A colleague sent me this arXiv paper. The abstract reads:
Elon Musk released Grokipedia on 27 October 2025 to provide an alternative to Wikipedia, the crowdsourced online encyclopedia. In this paper, we provide the first comprehensive analysis of Grokipedia and compare it to a dump of Wikipedia, with a focus on article similarity and citation practices. Although Grokipedia articles are much longer than their corresponding English Wikipedia articles, we find that much of Grokipedia’s content (including both articles with and without Creative Commons licenses) is highly derivative of Wikipedia. Nevertheless, citation practices between the sites differ greatly, with Grokipedia citing many more sources deemed “generally unreliable” or “blacklisted” by the English Wikipedia community and low quality by external scholars, including dozens of citations to sites like Stormfront and Infowars. We then analyze article subsets: one about elected officials, one about controversial topics, and one random subset for which we derive article quality and topic. We find that the elected official and controversial article subsets showed less similarity between their Wikipedia version and Grokipedia version than other pages. The random subset illustrates that Grokipedia focused rewriting the highest quality articles on Wikipedia, with a bias towards biographies, politics, society, and history. Finally, we publicly release our nearly-full scrape of Grokipedia, as well as embeddings of the entire Grokipedia corpus.

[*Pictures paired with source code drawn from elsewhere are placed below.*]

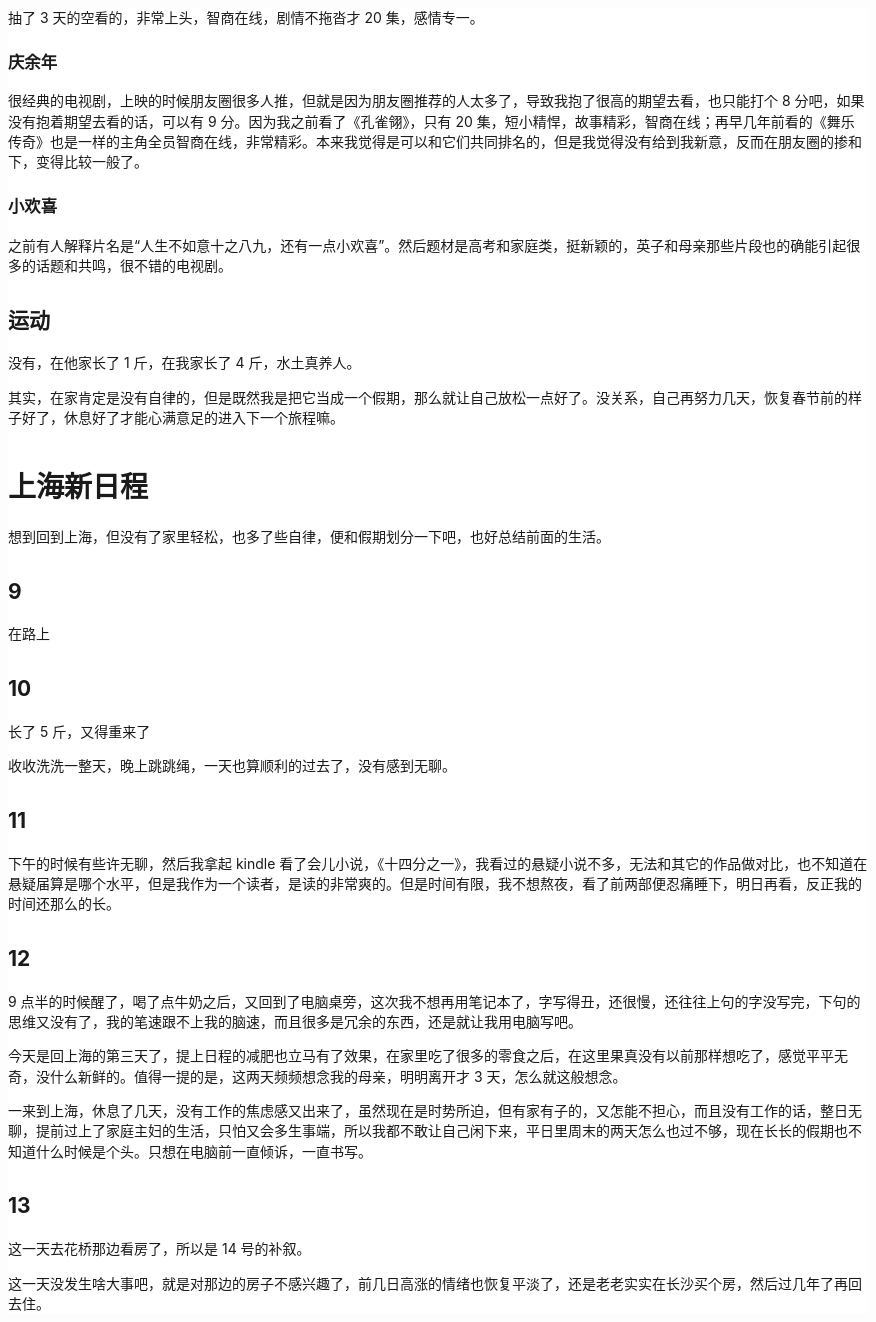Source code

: 抽了 3 天的空看的，非常上头，智商在线，剧情不拖沓才 20 集，感情专一。

### 庆余年

很经典的电视剧，上映的时候朋友圈很多人推，但就是因为朋友圈推荐的人太多了，导致我抱了很高的期望去看，也只能打个 8 分吧，如果没有抱着期望去看的话，可以有 9 分。因为我之前看了《孔雀翎》，只有 20 集，短小精悍，故事精彩，智商在线；再早几年前看的《舞乐传奇》也是一样的主角全员智商在线，非常精彩。本来我觉得是可以和它们共同排名的，但是我觉得没有给到我新意，反而在朋友圈的掺和下，变得比较一般了。

### 小欢喜

之前有人解释片名是“人生不如意十之八九，还有一点小欢喜”。然后题材是高考和家庭类，挺新颖的，英子和母亲那些片段也的确能引起很多的话题和共鸣，很不错的电视剧。

## 运动

没有，在他家长了 1 斤，在我家长了 4 斤，水土真养人。

其实，在家肯定是没有自律的，但是既然我是把它当成一个假期，那么就让自己放松一点好了。没关系，自己再努力几天，恢复春节前的样子好了，休息好了才能心满意足的进入下一个旅程嘛。

# 上海新日程

想到回到上海，但没有了家里轻松，也多了些自律，便和假期划分一下吧，也好总结前面的生活。

## 9

在路上

## 10

长了 5 斤，又得重来了

收收洗洗一整天，晚上跳跳绳，一天也算顺利的过去了，没有感到无聊。

## 11

下午的时候有些许无聊，然后我拿起 kindle 看了会儿小说，《十四分之一》，我看过的悬疑小说不多，无法和其它的作品做对比，也不知道在悬疑届算是哪个水平，但是我作为一个读者，是读的非常爽的。但是时间有限，我不想熬夜，看了前两部便忍痛睡下，明日再看，反正我的时间还那么的长。

## 12

9 点半的时候醒了，喝了点牛奶之后，又回到了电脑桌旁，这次我不想再用笔记本了，字写得丑，还很慢，还往往上句的字没写完，下句的思维又没有了，我的笔速跟不上我的脑速，而且很多是冗余的东西，还是就让我用电脑写吧。

今天是回上海的第三天了，提上日程的减肥也立马有了效果，在家里吃了很多的零食之后，在这里果真没有以前那样想吃了，感觉平平无奇，没什么新鲜的。值得一提的是，这两天频频想念我的母亲，明明离开才 3 天，怎么就这般想念。

一来到上海，休息了几天，没有工作的焦虑感又出来了，虽然现在是时势所迫，但有家有子的，又怎能不担心，而且没有工作的话，整日无聊，提前过上了家庭主妇的生活，只怕又会多生事端，所以我都不敢让自己闲下来，平日里周末的两天怎么也过不够，现在长长的假期也不知道什么时候是个头。只想在电脑前一直倾诉，一直书写。

## 13

这一天去花桥那边看房了，所以是 14 号的补叙。

这一天没发生啥大事吧，就是对那边的房子不感兴趣了，前几日高涨的情绪也恢复平淡了，还是老老实实在长沙买个房，然后过几年了再回去住。
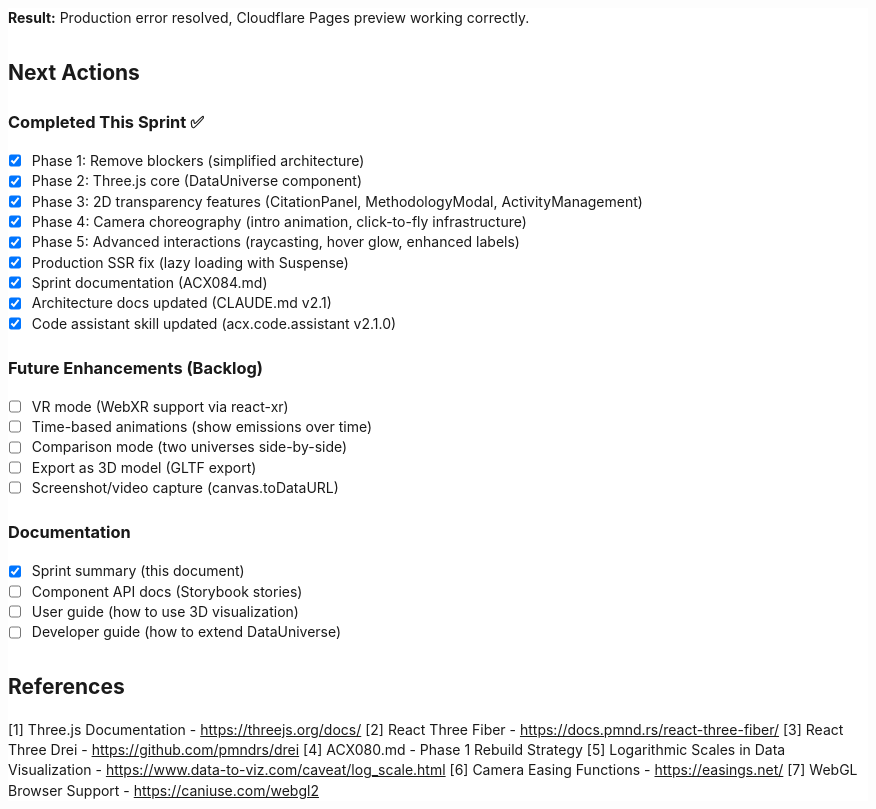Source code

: **Result:** Production error resolved, Cloudflare Pages preview working correctly.

## Next Actions

### Completed This Sprint ✅
- [x] Phase 1: Remove blockers (simplified architecture)
- [x] Phase 2: Three.js core (DataUniverse component)
- [x] Phase 3: 2D transparency features (CitationPanel, MethodologyModal, ActivityManagement)
- [x] Phase 4: Camera choreography (intro animation, click-to-fly infrastructure)
- [x] Phase 5: Advanced interactions (raycasting, hover glow, enhanced labels)
- [x] Production SSR fix (lazy loading with Suspense)
- [x] Sprint documentation (ACX084.md)
- [x] Architecture docs updated (CLAUDE.md v2.1)
- [x] Code assistant skill updated (acx.code.assistant v2.1.0)

### Future Enhancements (Backlog)
- [ ] VR mode (WebXR support via react-xr)
- [ ] Time-based animations (show emissions over time)
- [ ] Comparison mode (two universes side-by-side)
- [ ] Export as 3D model (GLTF export)
- [ ] Screenshot/video capture (canvas.toDataURL)

### Documentation
- [x] Sprint summary (this document)
- [ ] Component API docs (Storybook stories)
- [ ] User guide (how to use 3D visualization)
- [ ] Developer guide (how to extend DataUniverse)

## References

[1] Three.js Documentation - https://threejs.org/docs/
[2] React Three Fiber - https://docs.pmnd.rs/react-three-fiber/
[3] React Three Drei - https://github.com/pmndrs/drei
[4] ACX080.md - Phase 1 Rebuild Strategy
[5] Logarithmic Scales in Data Visualization - https://www.data-to-viz.com/caveat/log_scale.html
[6] Camera Easing Functions - https://easings.net/
[7] WebGL Browser Support - https://caniuse.com/webgl2
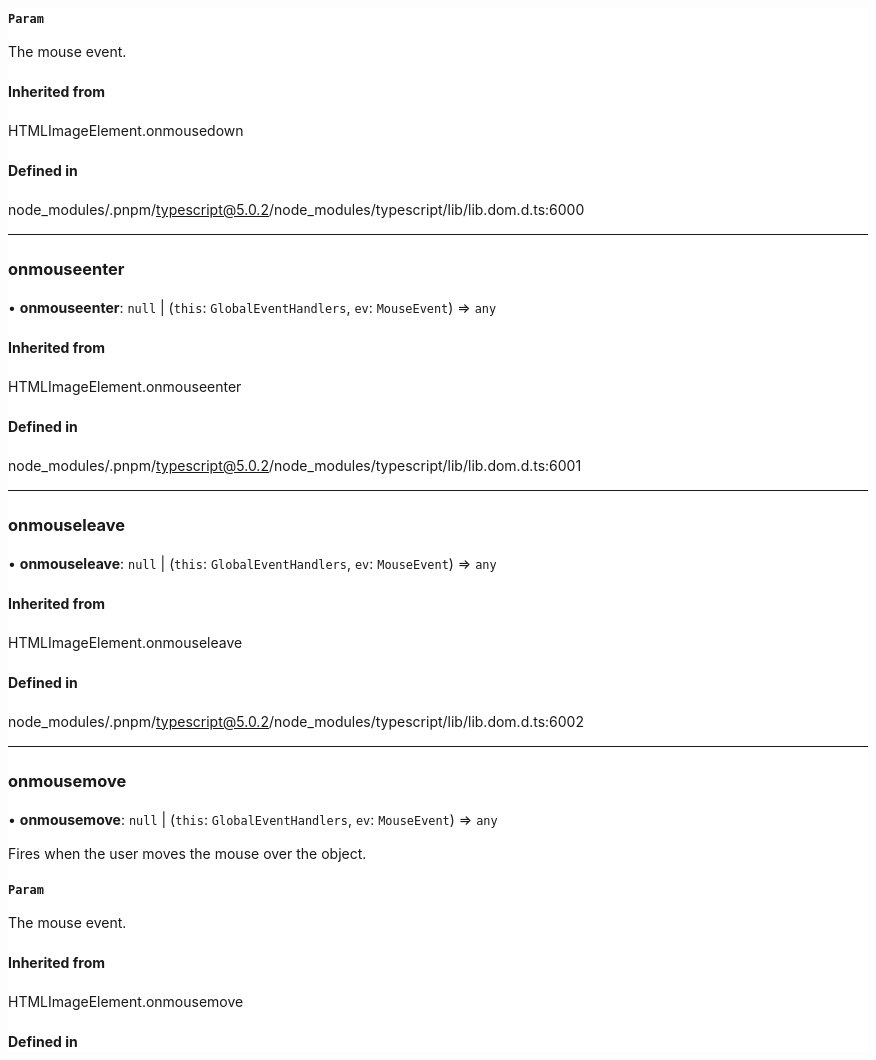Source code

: **`Param`**

The mouse event.

#### Inherited from

HTMLImageElement.onmousedown

#### Defined in

node_modules/.pnpm/typescript@5.0.2/node_modules/typescript/lib/lib.dom.d.ts:6000

---

### onmouseenter

• **onmouseenter**: `null` \| (`this`: `GlobalEventHandlers`, `ev`: `MouseEvent`) => `any`

#### Inherited from

HTMLImageElement.onmouseenter

#### Defined in

node_modules/.pnpm/typescript@5.0.2/node_modules/typescript/lib/lib.dom.d.ts:6001

---

### onmouseleave

• **onmouseleave**: `null` \| (`this`: `GlobalEventHandlers`, `ev`: `MouseEvent`) => `any`

#### Inherited from

HTMLImageElement.onmouseleave

#### Defined in

node_modules/.pnpm/typescript@5.0.2/node_modules/typescript/lib/lib.dom.d.ts:6002

---

### onmousemove

• **onmousemove**: `null` \| (`this`: `GlobalEventHandlers`, `ev`: `MouseEvent`) => `any`

Fires when the user moves the mouse over the object.

**`Param`**

The mouse event.

#### Inherited from

HTMLImageElement.onmousemove

#### Defined in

It’s an interesting paper which shows that much of Muskopedia Grokipedia is just scraped from Wikipedia but some articles have been rewritten to reflect Elon Musk’s fascist attitudes.
Incidentally, the name is derived from Grok, an AI bot for spreading far-right propaganda on Twitter. “Grot” would have been a better name. I have no experience of Grok as I no longer use Twitter and have no intention of looking at Grokipedia either. I imagine it’s probably like Conservapedia, although considerably less (unintentionally) funny.
I remember that I should have posted a reaction to the spineless behaviour of the Royal Society, of which Mr Musk is a Fellow. At the “Unite the Kingdom” march organized by career criminal and racist thug Stephen Yaxley-Lennon (aka Tommy Robinson), Elon Musk made a (remote) contributuion that used violent rhetoric to promote narratives of division and polarisation. This is what his sort will always do. The Royal Society’s response was to issue a lame public statement but take no further action. Musk’s continued presence is a terrible stain on the reputation of the Royal Society.
In the interest of full disclosure I should mention that I do have a Wikipedia page. I’m told I don’t get a mention on Muskopedia. I am grateful for that. Anyway, this paper reminded me to make another donation to Wikipedia. I encourage you to do likewise.